Caught out by prices
Oil market analysts say
that while OPEC claims to have cut production by 1m barrels per
day, only 700,000m bpd has actually been cut. While countries
like Nigeria, accused of being a serial cheater in output, may
not get formally caught, the results of cheating show up in
softer than expected oil prices. Those that don’t cheat, like
abstemious diners in a large group, do not get the benefits of
their moderation.
The shared resource model
governs water resources too. Farmers tap rivers or acquifers in
arid areas to boost crop yields by irrigation. Individually, the
action makes sense, but collectively it can be a disaster.
The Aral Sea
The Aral Sea, between
Kazakhstan and Uzbekhistan in central Asia used to be the fourth
largest body of fresh water in the world. However, since 1920
its level has dropped by about half a meter a year, and it is
now just 25% of its original size. Its thousands of unique fish
species and the birds that depend on them are threatened not
only by the loss of water but by pollution and increased
salinity.
The Aral Sea is a Soviet
era problem, while the Ogallala is an American one. This
gigantic water-laden acquifer essentially lies under the entire
mid-west from South Dakota, through Nebraska, Kansas and
Colorado to Texas. It took millions of years to accumulate, but
drilling by farmers who use it for irrigation is rapidly
draining it. The level is dropping by around a couple of feet a
year. No-ones knows how much is left.
The same thing is happening
in Mexico, Australia, Iran, Saudi Arabia and China. Acquifers
which have built up rainfall since the days of the dinosaurs are
being emptied in a geological blink of an eye. Wheat and cotton
crops which depend on them will fail unless alternative sources
are found.
The cruellest twist
There is one final cruel
twist that economics and game theory bestows on shared
resources. When things begin to turn bad, and the resource
dwindles, its value soars and its chance of surviving
diminishes. While in the restaurant, few diners would be quite
rude enough to snatch the last glass of wine under the eyes of
others, it is different when you are not detected.

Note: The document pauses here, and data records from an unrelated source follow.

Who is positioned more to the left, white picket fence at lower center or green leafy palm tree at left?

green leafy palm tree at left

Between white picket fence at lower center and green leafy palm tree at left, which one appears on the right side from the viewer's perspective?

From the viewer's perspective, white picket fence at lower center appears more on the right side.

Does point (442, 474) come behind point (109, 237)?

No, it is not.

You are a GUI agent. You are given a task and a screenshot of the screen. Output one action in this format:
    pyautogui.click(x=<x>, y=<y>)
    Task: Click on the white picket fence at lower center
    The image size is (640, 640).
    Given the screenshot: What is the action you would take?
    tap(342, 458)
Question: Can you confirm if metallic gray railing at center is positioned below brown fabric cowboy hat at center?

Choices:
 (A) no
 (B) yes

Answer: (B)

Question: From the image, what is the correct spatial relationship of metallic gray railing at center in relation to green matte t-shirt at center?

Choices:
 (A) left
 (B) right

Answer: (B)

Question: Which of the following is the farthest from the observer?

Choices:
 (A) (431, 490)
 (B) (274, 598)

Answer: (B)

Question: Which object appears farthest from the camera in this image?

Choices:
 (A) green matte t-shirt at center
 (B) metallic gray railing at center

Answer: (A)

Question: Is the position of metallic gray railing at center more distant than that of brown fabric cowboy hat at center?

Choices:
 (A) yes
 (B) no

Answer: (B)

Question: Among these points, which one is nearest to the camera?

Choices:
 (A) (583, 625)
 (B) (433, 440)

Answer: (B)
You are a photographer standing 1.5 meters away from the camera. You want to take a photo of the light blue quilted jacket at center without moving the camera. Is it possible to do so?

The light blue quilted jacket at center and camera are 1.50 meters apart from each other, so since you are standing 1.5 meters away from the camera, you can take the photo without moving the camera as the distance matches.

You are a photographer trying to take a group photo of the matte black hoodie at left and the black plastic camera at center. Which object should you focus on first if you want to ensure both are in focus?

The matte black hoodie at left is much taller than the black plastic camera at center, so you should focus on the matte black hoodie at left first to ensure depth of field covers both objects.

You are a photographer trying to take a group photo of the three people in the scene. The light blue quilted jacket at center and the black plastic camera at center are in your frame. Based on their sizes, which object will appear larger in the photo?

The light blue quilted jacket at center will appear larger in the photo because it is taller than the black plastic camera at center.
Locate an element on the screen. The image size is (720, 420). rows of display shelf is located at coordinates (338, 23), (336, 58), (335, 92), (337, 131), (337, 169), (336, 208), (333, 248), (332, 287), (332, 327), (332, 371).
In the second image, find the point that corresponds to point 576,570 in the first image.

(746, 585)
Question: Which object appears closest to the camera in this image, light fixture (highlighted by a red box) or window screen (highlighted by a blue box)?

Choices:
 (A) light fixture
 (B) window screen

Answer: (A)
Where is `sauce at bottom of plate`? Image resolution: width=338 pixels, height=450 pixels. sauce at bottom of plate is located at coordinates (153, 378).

The best illustrations are
trades in endangered species. Rhino horn daggers, prized in the
Arab world, and the supposed aphrodisiac qualities of rhino horn
in the Far East are the reason that wild rhinos have been hunted
almost to extinction.
Kill now, while stocks
last
The fewer rhinos there are
left, the more the value of the horn and the greater the
incentive for dealers to pay poachers to get some while it is
still available. This produces an investment demand, to
stockpile in advance of expected price rises which then prove
self-fulfilling.
While all this sounds
horribly depressing, it doesn’t have to be. The answers are
quite simply to build incentives to sustain resources rather
than rules to hinder the way we abuse them.
The EU in recent years has
improved its fishing policy by developing regional advisory
committees which are a kind of users’ group for particular areas
of the sea. By making the fishermen as near as possible into
custodians, they harness the desire to build a sustainable
future.
Strong multilateral
bodies needed
And what of the
environment? International co-operation showed that it could get
things done in the 1990s with the global elimination of the CFC
gases which were thinning the ozone layer. This was a huge
achievement, involving corordinated changes in industrial
processes across the world, and the ozone layer is now
recovering.
Doing the same with carbon
emissions will be much tougher, but
It will require powerful
multilateral bodies to make it work. The EU’s European emissions
trading scheme is a good start, because it puts a price on
emissions, but a worldwide expansion is badly needed.
We need to act fast. When
it comes to global warming, we have gorged ourselves silly, and
are already on the dessert. But the bill is coming up, fast.